* Start STORED ROWS *
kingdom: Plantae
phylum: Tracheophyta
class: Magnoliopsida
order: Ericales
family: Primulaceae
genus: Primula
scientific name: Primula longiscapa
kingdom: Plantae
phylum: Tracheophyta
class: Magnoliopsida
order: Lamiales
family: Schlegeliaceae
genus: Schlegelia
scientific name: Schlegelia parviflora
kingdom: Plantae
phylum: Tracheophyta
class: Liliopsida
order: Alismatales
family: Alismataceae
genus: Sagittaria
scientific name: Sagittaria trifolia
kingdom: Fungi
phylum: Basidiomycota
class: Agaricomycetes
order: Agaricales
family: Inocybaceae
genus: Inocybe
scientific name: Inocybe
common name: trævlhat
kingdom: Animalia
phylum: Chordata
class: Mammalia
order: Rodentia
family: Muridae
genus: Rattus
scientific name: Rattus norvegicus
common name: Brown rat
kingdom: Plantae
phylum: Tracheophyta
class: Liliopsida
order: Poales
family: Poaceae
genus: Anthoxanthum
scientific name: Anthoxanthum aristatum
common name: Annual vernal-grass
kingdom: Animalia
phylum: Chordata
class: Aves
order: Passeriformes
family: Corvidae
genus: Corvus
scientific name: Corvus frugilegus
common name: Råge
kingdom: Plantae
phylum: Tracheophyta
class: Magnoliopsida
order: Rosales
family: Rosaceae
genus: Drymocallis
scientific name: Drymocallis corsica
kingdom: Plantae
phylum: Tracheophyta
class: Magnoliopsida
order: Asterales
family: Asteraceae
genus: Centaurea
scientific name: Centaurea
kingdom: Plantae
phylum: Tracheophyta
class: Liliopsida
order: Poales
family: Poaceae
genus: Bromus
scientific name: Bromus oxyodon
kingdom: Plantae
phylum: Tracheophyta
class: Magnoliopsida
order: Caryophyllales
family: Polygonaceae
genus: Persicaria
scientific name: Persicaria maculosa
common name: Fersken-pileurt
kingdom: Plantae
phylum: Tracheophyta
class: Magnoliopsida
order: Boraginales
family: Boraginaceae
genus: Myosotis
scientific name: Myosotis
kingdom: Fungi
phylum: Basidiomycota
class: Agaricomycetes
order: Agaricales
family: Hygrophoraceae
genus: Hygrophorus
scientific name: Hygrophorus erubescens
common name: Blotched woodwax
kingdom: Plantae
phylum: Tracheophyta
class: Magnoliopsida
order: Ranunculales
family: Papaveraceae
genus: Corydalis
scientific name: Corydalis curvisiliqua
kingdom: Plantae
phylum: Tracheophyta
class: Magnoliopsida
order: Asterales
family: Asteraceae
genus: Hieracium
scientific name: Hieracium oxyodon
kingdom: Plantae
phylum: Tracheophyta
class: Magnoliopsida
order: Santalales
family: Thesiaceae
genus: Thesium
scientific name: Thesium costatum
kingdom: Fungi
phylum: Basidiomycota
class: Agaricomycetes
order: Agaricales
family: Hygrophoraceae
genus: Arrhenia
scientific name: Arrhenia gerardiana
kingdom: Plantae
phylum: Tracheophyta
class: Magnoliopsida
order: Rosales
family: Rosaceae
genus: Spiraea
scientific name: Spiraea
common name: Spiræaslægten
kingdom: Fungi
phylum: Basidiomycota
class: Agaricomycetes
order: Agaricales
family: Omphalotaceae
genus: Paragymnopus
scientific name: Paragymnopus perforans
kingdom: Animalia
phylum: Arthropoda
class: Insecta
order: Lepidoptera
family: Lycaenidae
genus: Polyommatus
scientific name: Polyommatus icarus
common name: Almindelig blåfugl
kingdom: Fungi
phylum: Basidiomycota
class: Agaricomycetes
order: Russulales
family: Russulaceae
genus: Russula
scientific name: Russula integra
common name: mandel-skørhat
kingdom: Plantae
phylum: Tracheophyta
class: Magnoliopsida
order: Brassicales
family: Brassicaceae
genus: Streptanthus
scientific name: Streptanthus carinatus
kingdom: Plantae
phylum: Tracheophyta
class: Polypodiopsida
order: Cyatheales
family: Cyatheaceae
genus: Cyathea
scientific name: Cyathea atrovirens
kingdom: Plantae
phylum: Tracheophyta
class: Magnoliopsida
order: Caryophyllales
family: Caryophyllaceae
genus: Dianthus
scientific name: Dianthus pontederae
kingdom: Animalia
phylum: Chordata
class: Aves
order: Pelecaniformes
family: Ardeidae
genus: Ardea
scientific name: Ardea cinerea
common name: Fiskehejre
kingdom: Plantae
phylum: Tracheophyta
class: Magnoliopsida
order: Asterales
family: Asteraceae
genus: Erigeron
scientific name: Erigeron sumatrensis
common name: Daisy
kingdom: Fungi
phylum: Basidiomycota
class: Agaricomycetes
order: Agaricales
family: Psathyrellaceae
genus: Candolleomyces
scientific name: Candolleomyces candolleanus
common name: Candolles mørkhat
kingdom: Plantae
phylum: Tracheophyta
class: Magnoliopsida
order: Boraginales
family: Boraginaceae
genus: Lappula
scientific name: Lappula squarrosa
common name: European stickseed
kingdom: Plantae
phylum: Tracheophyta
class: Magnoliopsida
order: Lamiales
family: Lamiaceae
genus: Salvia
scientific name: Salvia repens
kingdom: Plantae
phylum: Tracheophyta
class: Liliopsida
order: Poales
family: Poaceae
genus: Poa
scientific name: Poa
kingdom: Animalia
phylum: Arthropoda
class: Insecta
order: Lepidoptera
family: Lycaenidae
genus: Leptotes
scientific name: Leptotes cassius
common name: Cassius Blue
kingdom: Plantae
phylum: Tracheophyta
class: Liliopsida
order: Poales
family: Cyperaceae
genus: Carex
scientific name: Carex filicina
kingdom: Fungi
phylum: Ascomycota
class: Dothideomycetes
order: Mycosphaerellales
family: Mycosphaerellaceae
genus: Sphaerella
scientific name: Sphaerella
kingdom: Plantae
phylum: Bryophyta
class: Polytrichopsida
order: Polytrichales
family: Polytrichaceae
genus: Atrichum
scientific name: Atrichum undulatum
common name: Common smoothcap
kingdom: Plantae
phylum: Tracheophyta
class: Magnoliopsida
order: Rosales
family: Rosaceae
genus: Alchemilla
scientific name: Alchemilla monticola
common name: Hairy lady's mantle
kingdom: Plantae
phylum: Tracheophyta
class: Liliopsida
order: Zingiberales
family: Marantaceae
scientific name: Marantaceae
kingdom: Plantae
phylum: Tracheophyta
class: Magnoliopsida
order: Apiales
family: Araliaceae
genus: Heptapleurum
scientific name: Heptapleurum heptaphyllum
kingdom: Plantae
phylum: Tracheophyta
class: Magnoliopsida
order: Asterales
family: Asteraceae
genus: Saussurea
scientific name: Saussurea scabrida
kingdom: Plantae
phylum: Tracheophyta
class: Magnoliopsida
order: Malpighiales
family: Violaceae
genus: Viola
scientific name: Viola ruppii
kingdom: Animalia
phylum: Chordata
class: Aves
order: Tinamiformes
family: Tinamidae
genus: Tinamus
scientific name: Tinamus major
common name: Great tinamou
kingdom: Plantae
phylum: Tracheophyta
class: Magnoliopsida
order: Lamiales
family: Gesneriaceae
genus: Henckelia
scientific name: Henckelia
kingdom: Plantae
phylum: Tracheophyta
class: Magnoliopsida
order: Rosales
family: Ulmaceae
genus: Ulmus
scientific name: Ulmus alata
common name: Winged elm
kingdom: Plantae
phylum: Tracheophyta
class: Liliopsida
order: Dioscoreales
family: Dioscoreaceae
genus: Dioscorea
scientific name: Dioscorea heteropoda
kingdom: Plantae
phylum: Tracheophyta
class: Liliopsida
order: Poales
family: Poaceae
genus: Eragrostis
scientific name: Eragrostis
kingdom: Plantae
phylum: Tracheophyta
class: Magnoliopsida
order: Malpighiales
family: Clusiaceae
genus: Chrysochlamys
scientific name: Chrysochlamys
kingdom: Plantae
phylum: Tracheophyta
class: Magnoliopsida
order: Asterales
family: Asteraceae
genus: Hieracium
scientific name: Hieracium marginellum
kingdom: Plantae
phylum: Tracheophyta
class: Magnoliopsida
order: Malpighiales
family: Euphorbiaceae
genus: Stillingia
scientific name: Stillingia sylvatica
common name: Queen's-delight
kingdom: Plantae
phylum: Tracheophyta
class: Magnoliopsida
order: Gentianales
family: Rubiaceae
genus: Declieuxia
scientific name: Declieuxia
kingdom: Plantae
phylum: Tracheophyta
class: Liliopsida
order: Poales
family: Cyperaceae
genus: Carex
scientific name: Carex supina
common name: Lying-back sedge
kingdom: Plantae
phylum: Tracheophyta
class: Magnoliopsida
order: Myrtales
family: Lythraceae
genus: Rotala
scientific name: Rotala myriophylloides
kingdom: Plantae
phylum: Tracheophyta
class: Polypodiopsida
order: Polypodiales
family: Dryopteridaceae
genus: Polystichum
* End STORED ROWS *
→ INSTRUCTIONS FOR THE TASK: Retype the records exactly, starting at the first line and ending with the line that contains "genus: Bromus", including that line.

→ RESPONSE:
kingdom: Plantae
phylum: Tracheophyta
class: Magnoliopsida
order: Ericales
family: Primulaceae
genus: Primula
scientific name: Primula longiscapa
kingdom: Plantae
phylum: Tracheophyta
class: Magnoliopsida
order: Lamiales
family: Schlegeliaceae
genus: Schlegelia
scientific name: Schlegelia parviflora
kingdom: Plantae
phylum: Tracheophyta
class: Liliopsida
order: Alismatales
family: Alismataceae
genus: Sagittaria
scientific name: Sagittaria trifolia
kingdom: Fungi
phylum: Basidiomycota
class: Agaricomycetes
order: Agaricales
family: Inocybaceae
genus: Inocybe
scientific name: Inocybe
common name: trævlhat
kingdom: Animalia
phylum: Chordata
class: Mammalia
order: Rodentia
family: Muridae
genus: Rattus
scientific name: Rattus norvegicus
common name: Brown rat
kingdom: Plantae
phylum: Tracheophyta
class: Liliopsida
order: Poales
family: Poaceae
genus: Anthoxanthum
scientific name: Anthoxanthum aristatum
common name: Annual vernal-grass
kingdom: Animalia
phylum: Chordata
class: Aves
order: Passeriformes
family: Corvidae
genus: Corvus
scientific name: Corvus frugilegus
common name: Råge
kingdom: Plantae
phylum: Tracheophyta
class: Magnoliopsida
order: Rosales
family: Rosaceae
genus: Drymocallis
scientific name: Drymocallis corsica
kingdom: Plantae
phylum: Tracheophyta
class: Magnoliopsida
order: Asterales
family: Asteraceae
genus: Centaurea
scientific name: Centaurea
kingdom: Plantae
phylum: Tracheophyta
class: Liliopsida
order: Poales
family: Poaceae
genus: Bromus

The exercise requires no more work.